Por su parte, el representante local negro, James Clyburn, acogió favorablemente "el fin de una era de división", y dijo que esperaba que todos los habitantes del estado se reunieran ahora "bajo una sola bandera: la de los Estados Unidos de América".

El Senado local se manifestó también a favor de su retirada, a pesar de unos pocos opositores que aludieron a la historia de los Estados del sur del país, ya que esa bandera era su emblema militar cuando protagonizaron la secesión durante la guerra civil (1861-1865).

Para el miembro de la asociación de los hijos de antiguos combatientes confederados, Terry Hughney, el estandarte no es fuente de división. "Siempre lo he concebido como amor y honor hacia mis ancestros", afirmó al diario local The State.

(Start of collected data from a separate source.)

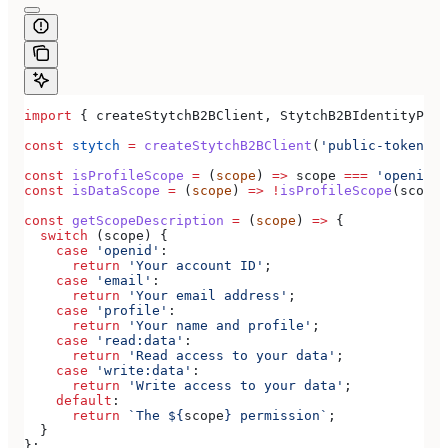
import
 { 
createStytchB2BClient
, 
StytchB2BIdentityProv
const
 stytch
 =
 createStytchB2BClient
(
'public-token-te
const
 isProfileScope
 =
 (
scope
) 
=>
 scope
 ===
 'openid'
 
const
 isDataScope
 =
 (
scope
) 
=>
 !
isProfileScope
(
scope
)
const
 getScopeDescription
 =
 (
scope
) 
=>
 {
  switch
 (
scope
) {
    case
 'openid'
:
      return
 'Your account ID'
;
    case
 'email'
:
      return
 'Your email address'
;
    case
 'profile'
:
      return
 'Your name and profile'
;
    case
 'read:data'
:
      return
 'Read access to your data'
;
    case
 'write:data'
:
      return
 'Write access to your data'
;
    default
:
      return
 `The 
${
scope
}
 permission`
;
  }
};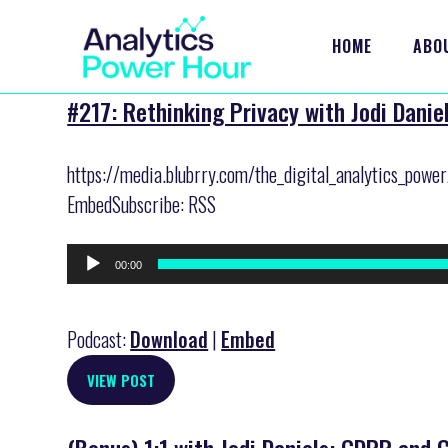
HOME
ABO
#217: Rethinking Privacy with Jodi Danie
https://media.blubrry.com/the_digital_analytics_powe
EmbedSubscribe: RSS
Audio
00:00
Player
Podcast:
Download
|
Embed
VIEW POST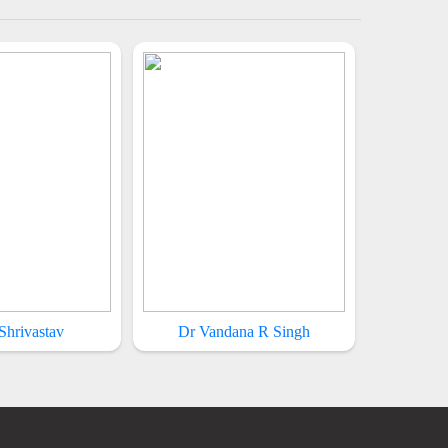
Shrivastav
Dr Vandana R Singh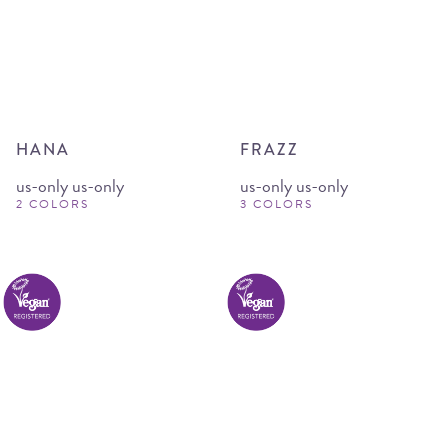
HANA
FRAZZ
us-only us-only
us-only us-only
2 COLORS
3 COLORS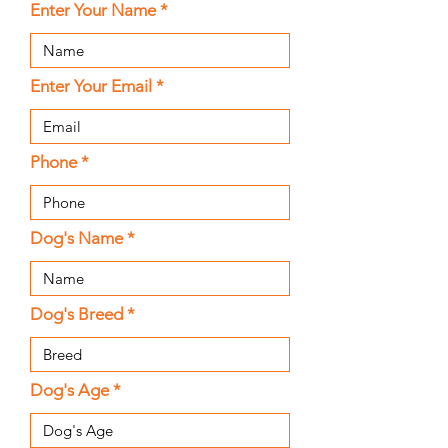
Enter Your Name
Enter Your Email
Phone
Dog's Name
Dog's Breed
Dog's Age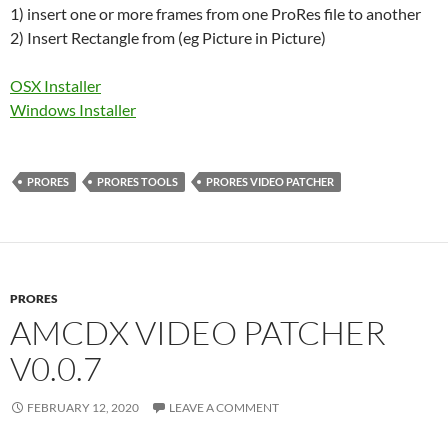
1) insert one or more frames from one ProRes file to another
2) Insert Rectangle from (eg Picture in Picture)
OSX Installer
Windows Installer
PRORES
PRORES TOOLS
PRORES VIDEO PATCHER
PRORES
AMCDX VIDEO PATCHER
V0.0.7
FEBRUARY 12, 2020
LEAVE A COMMENT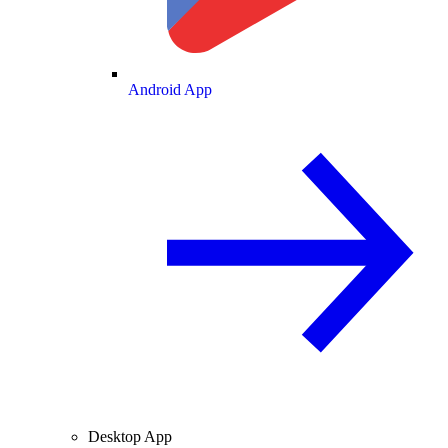
Android App
Desktop App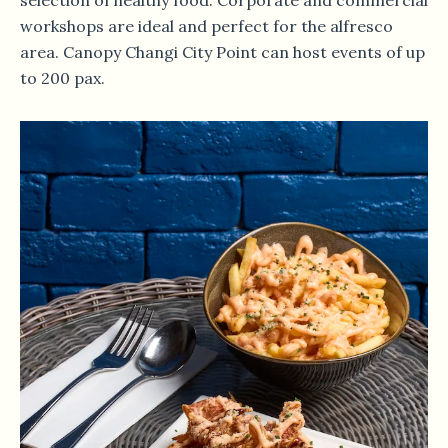
selection of healthy food. Corporate and commercial
workshops are ideal and perfect for the alfresco
area. Canopy Changi City Point can host events of up
to 200 pax.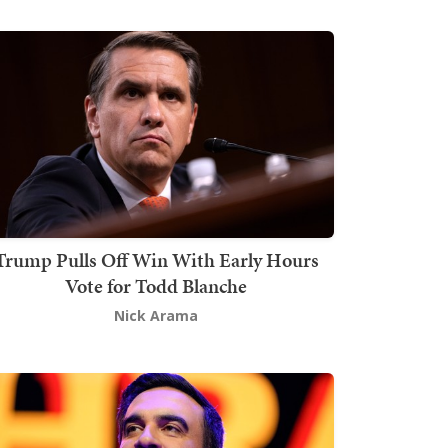
Trump Pulls Off Win With Early Hours
Vote for Todd Blanche
Nick Arama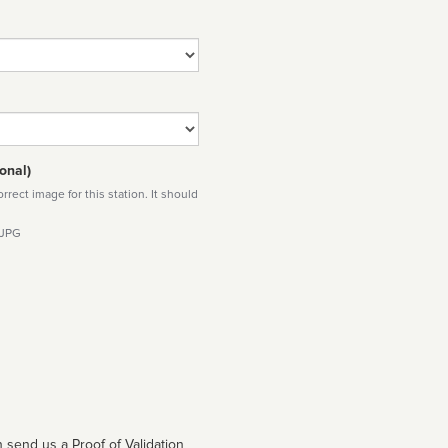
onal)
rect image for this station. It should
 JPG
 send us a Proof of Validation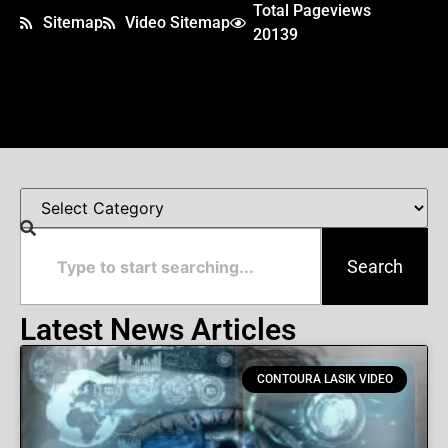
Total Pageviews
Sitemap
Video Sitemap
20139
Search
Latest News Articles
CONTOURA LASIK VIDEO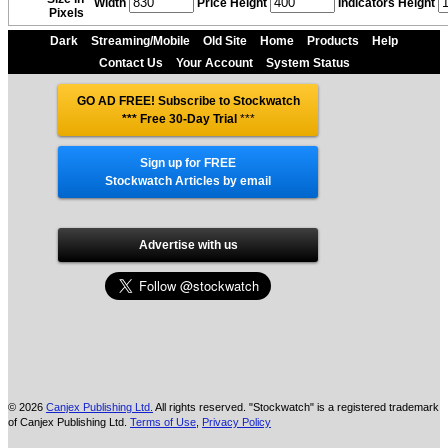
Width
Price Height
Indicators Height
Pixels
Dark
Streaming/Mobile
Old Site
Home
Products
Help
Contact Us
Your Account
System Status
GO AD FREE! Subscribe to Stockwatch
*** Free 30-Day Trial
***
Sign up for FREE
Stockwatch Articles by email
Advertise with us
© 2026
Canjex Publishing Ltd.
All rights reserved. "Stockwatch" is a registered trademark
of Canjex Publishing Ltd.
Terms of Use
,
Privacy Policy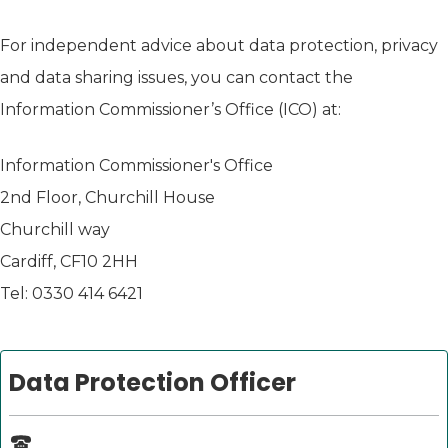
For independent advice about data protection, privacy
and data sharing issues, you can contact the
Information Commissioner’s Office (ICO) at:
Information Commissioner's Office
2nd Floor, Churchill House
Churchill way
Cardiff, CF10 2HH
Tel: 0330 414 6421
Data Protection Officer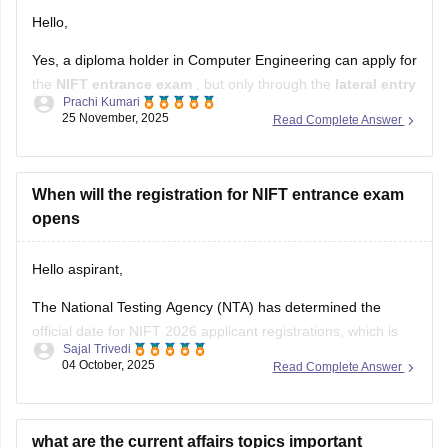
Hello,
Yes, a diploma holder in Computer Engineering can apply for
the
NIFT entrance exam
, but only through the
lateral entry
Prachi Kumari
route.
25 November, 2025
Read Complete Answer
NIFT allows candidates with a
3-year or 4-year engineering
diploma
from a recognized board to apply for
B.F.Tech
(Fashion Technology)
When will the registration for NIFT entrance exam
through lateral entry. The diploma
must be
opens
Hello aspirant,
The National Testing Agency (NTA) has determined the
official date for NIFT 2026 applicant registrations, which is
Sajal Trivedi
expected to open in November 2025. Online applications will
04 October, 2025
Read Complete Answer
be accepted through January 2026.
For complete information, you can visit our site through
following link:
what are the current affairs topics important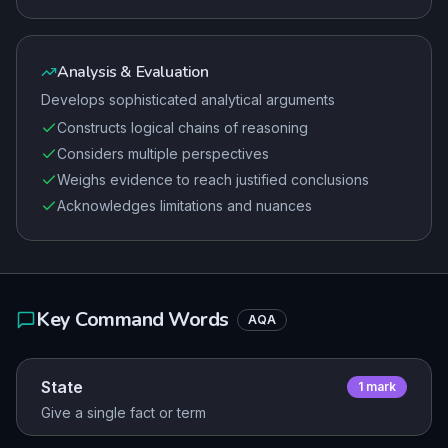
Analysis & Evaluation
Develops sophisticated analytical arguments
Constructs logical chains of reasoning
Considers multiple perspectives
Weighs evidence to reach justified conclusions
Acknowledges limitations and nuances
Key Command Words
AQA
State
1
mark
Give a single fact or term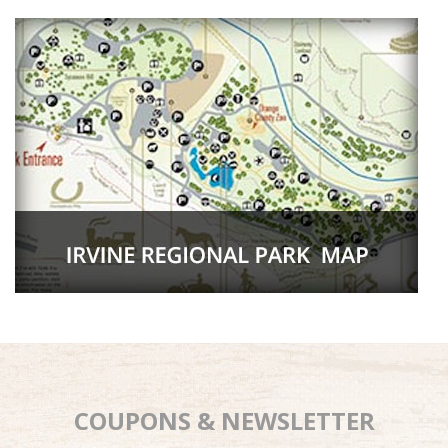
COUPONS & NEWSLETTER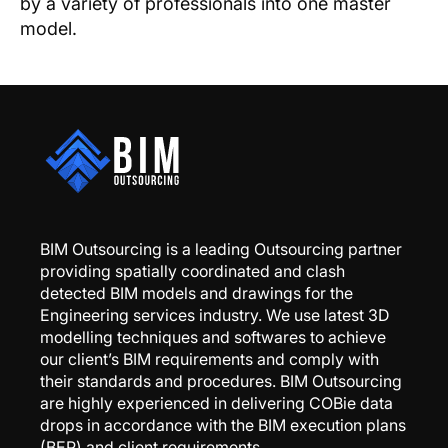
by a variety of professionals into one master
model.
BIM Outsourcing is a leading Outsourcing partner
providing spatially coordinated and clash
detected BIM models and drawings for the
Engineering services industry. We use latest 3D
modelling techniques and softwares to achieve
our client’s BIM requirements and comply with
their standards and procedures. BIM Outsourcing
are highly experienced in delivering COBie data
drops in accordance with the BIM execution plans
(BEP) and client requirements.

Alabama, otro estado sureño, retiró la bandera de su Congreso el pasado 24 de junio mientras en Misisipi, el único estado cuya bandera contiene la confederada en la esquina superior izquierda, los legisladores conservadores también han solicitado su retirada.

El debate originado por lo que representa la bandera y otros símbolos confederados se ha extendido a otros estados del país más allá del sur, incluso a Washington, donde los republicanos protagonizaron este jueves una embarazosa contienda sobre la enseña confederada.

Un grupo de congresistas republicanos presentó una inesperada enmienda a un proyecto de ley para financiar al Departamento de Interior que permitiría ofrendas de bandera confederadas en cementerios federales, algo que inmediatamente llevó a líderes republicanos a suspender el debate de esa legislación.

Ese incidente es otro ejemplo de lo difícil que resulta para los estadounidenses digerir aún su pasado de segregación y discriminación y las divisiones entre los estados esclavistas y antiesclavistas de la guerra civil.

Tras el drama de Charleston y la polémica suscitada en todo el país, varios comerciantes de Estados Unidos declararon que no iban a vender más productos que llevaran el emblema.

El Ku Klux Klan saldrá en su defensa

El Ku Klux Klan, que lucha por la supremacía blanca, anunció que se manifestará el 18 de julio en la explanada del Parlamento de Carolina del Sur, en Columbia, en defensa de la bandera confederada. "Estaremos en el Parlamento de Columbia en nombre de nuestra historia confederada y de todos los sudistas que murieron combatiendo la tiranía federal", indica un mensaje registrado en el contestador telefónico de los Loyal White Knights del Ku Klux Klan, en Penhalm, Carolina del Norte.

"Nuestro gobierno intenta eliminar la cultura blanca y nuestra herencia de páginas de historia", denuncia el mensaje que llama a la protesta el 18 de julio. El grupo solicitó una autorización para congregar a entre 100 y 200 personas en el parque frente al Parlamento donde estaba la bandera confederada. El KKK es un grupo abiertamente segregacionista que sembró el miedo en el sur de EEUU, especialmente en los años 1960.